When Presto wants data from a table, it looks up the connector specified for the catalog. The connector is specific to a given datasource, for example the MySQL connector or the Hive connector.

A table is grouped into data chunks called splits. Presto queries the connector, which reports how many splits are available. This is used to plan the query and determine parallelization. The connector reads the table, sending the splits to the appropriate workers to be processed.

Delegating Predicates🔗

The most naive connector would read the entire table, yielding all splits. However, if the query has filter predicates like WHERE country = 'DE', Presto can delegate the predicate to the connector. The connector can filter these rows before sending them to the workers, reducing unneeded network IO and computation. Futhermore, if the connector has understanding of things such as primary keys, indices, partitions, etc, it can use the optimizations build into the datastore to be even more efficient.

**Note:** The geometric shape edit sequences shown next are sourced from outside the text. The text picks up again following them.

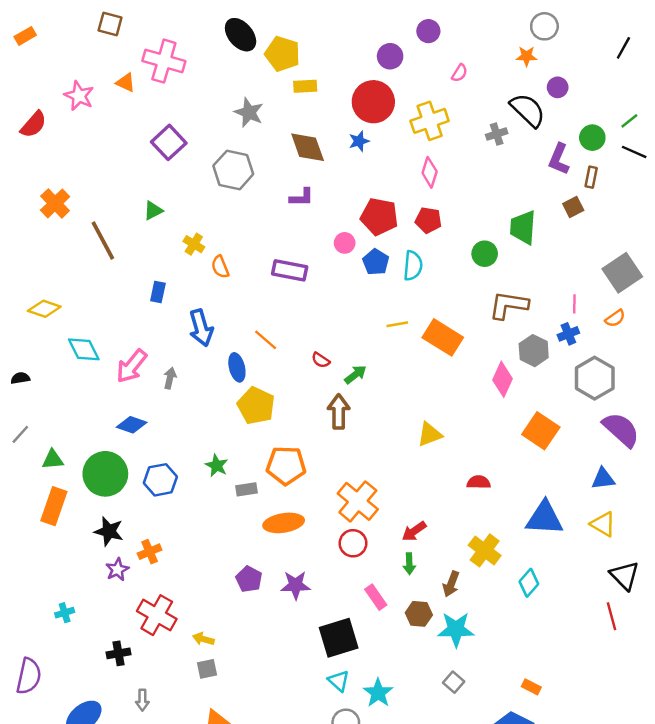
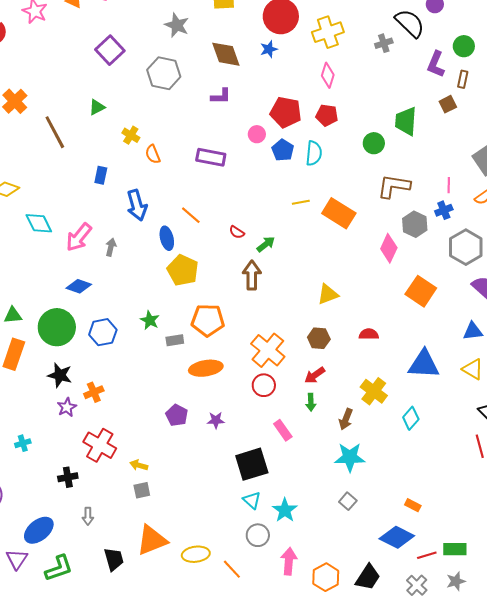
purple star: (296, 585) -> (216, 420), size x0.7
brown hexagon: (419, 614) -> (319, 338), moved

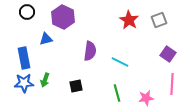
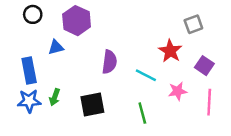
red star: (129, 20) -> (170, 51), moved
black square: (76, 86) -> (92, 105), size x1.5
pink star: (146, 98) -> (178, 91), moved

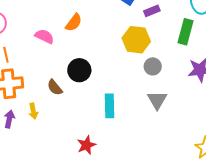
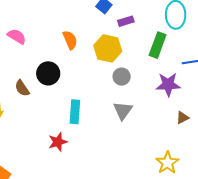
orange semicircle: (74, 23) -> (70, 40), moved, turned -66
red star: (86, 145) -> (58, 142), moved

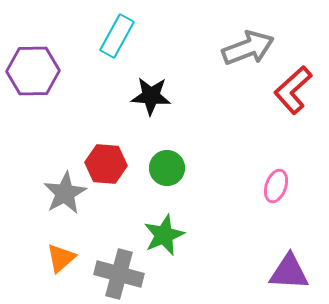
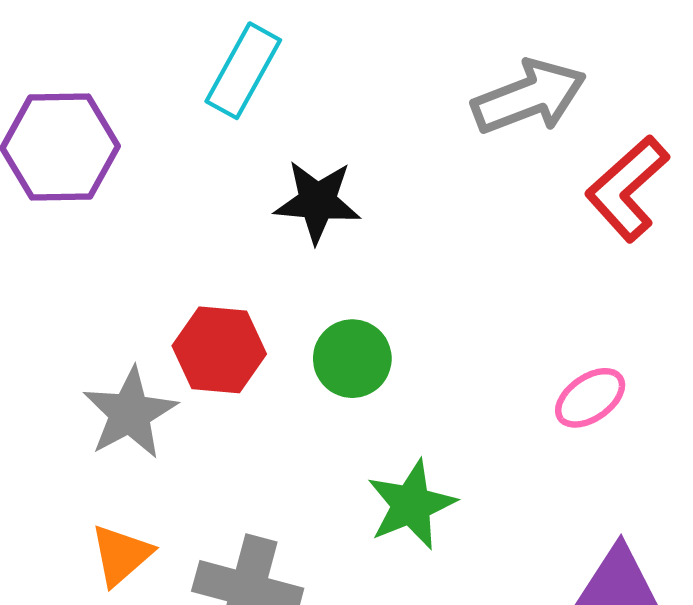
pink ellipse: (276, 186) -> (590, 398), turned 36
green star: (164, 235) -> (411, 505), moved

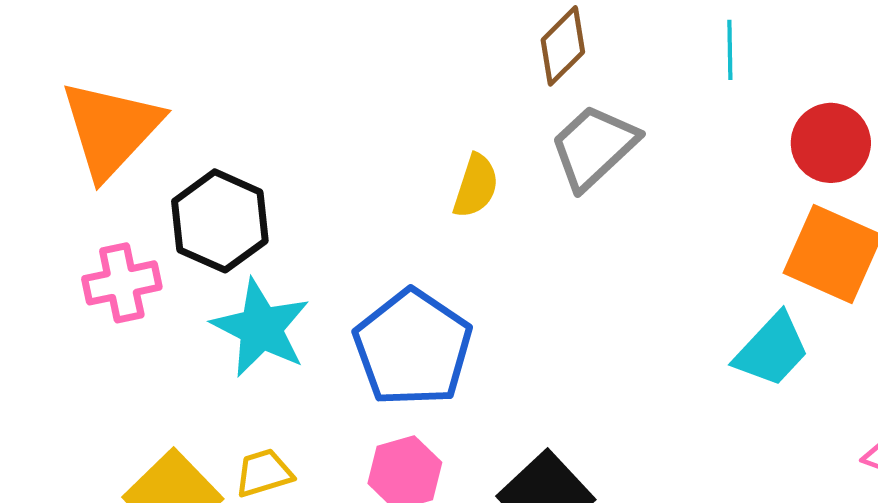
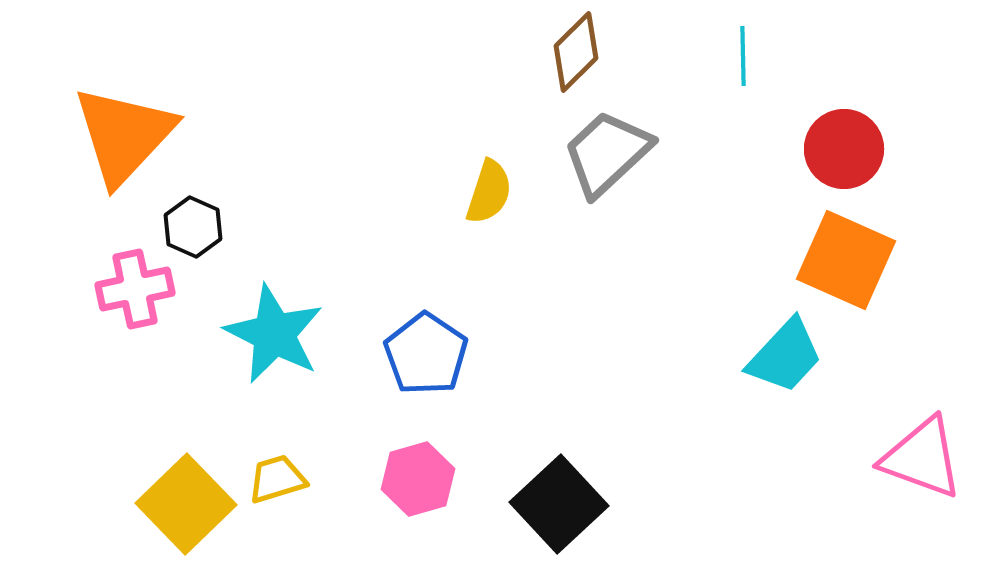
black hexagon: (220, 221) -> (193, 227), moved, size x0.6
blue pentagon: (413, 348) -> (426, 354), size x0.7

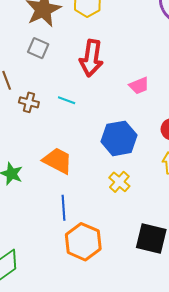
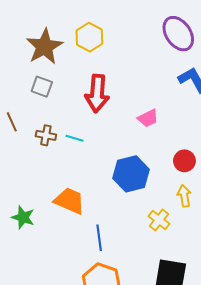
brown cross: (29, 102) -> (46, 135), moved
yellow cross: (119, 182) -> (159, 220), moved
blue line: (64, 208) -> (99, 238), moved

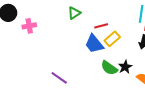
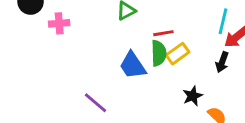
blue trapezoid: (94, 44) -> (133, 65), moved
green semicircle: (109, 68) -> (159, 53), moved, turned -132

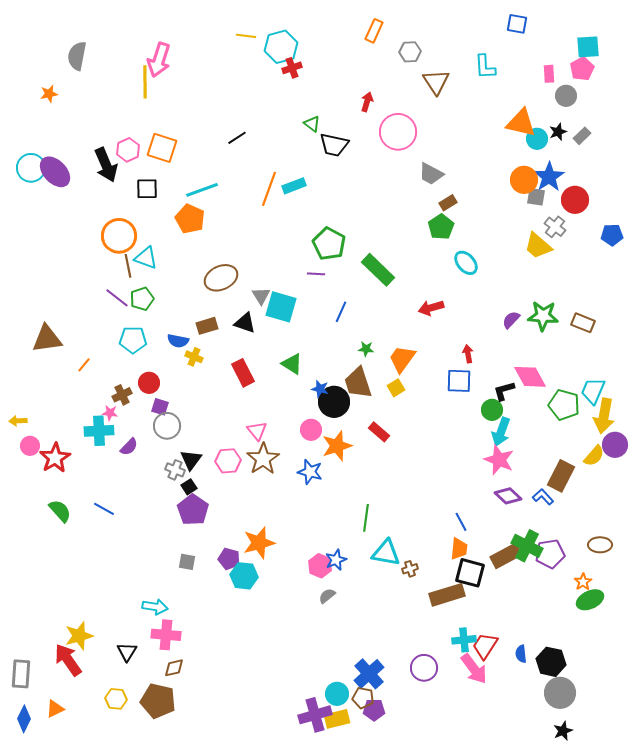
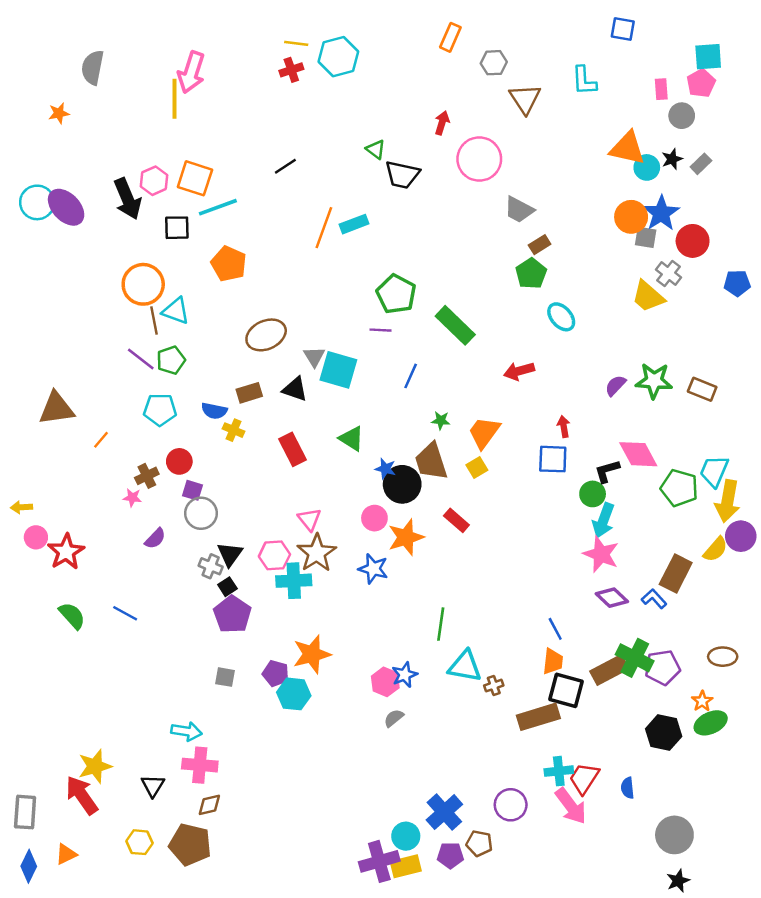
red cross: (292, 68) -> (291, 70), moved
cyan line: (202, 190) -> (218, 207), moved
cyan cross: (99, 431) -> (294, 581), moved
black hexagon: (551, 662) -> (664, 733), moved
brown pentagon: (363, 698) -> (479, 843), moved

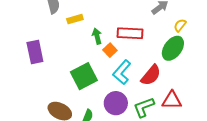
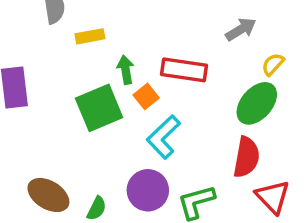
red semicircle: (151, 75) -> (246, 157), moved, turned -35
green square: (84, 76) -> (99, 108), moved
red triangle: (172, 100) -> (273, 197), moved, turned 40

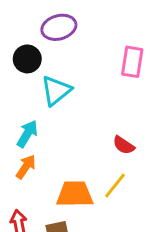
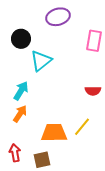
purple ellipse: (59, 27) -> (58, 17), moved
red semicircle: (124, 145) -> (93, 91), moved, turned -35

One effect of this is that two conditions that might be logically equivalent may be result in dramatically different performance. If the predicate is of a form that is understood by the connector, it can do the work before Presto ever sees the unwanted rows.

Presto pushes down all the viable predicates (generally just equalities) to the connector. The connector's use of them is best effort; it must return a superset of the results that would pass the where clause, but it may return any superset. Thus, Presto will apply the predicates again to all rows it receives.

Federated Queries🔗

A very important consequence of the connector model is that Presto treats all rows equally, for any datasource. In particular, this means that a single query can get rows from different databases, or even different data sources (MySQL and Hive, for example).

In Presto, it's possible to do the following query, which reads from two different data sources, and writes to a different database.

INSERT INTO mysql.metrics.ranking
  customer_id,
  customer_ranking,
  date
SELECT
  mysql_customers.customer_id AS customer_id,
  hive_customers.customer_ranking AS customer_ranking,
  current_date() AS date
FROM
  hive.warehouse.customer_statistics AS hive_customers
JOIN
  mysql.users.customers AS mysql_customers
ON mysql_customers.customer_id = hive_customers.customer_id

Writing output🔗

Commonly, the results of a query are inserted into another table with an INSERT INTO statement. Presto will stream its output rows into the output connector, which is responsible for writing the data in a format appropriate to the datastore. Similar to the comment on federated queries above, the output connector can be from a different catalog (and thus different data source) than the input connector(s). This makes Presto a very efficient way to scrape or replicate tables between different data sources.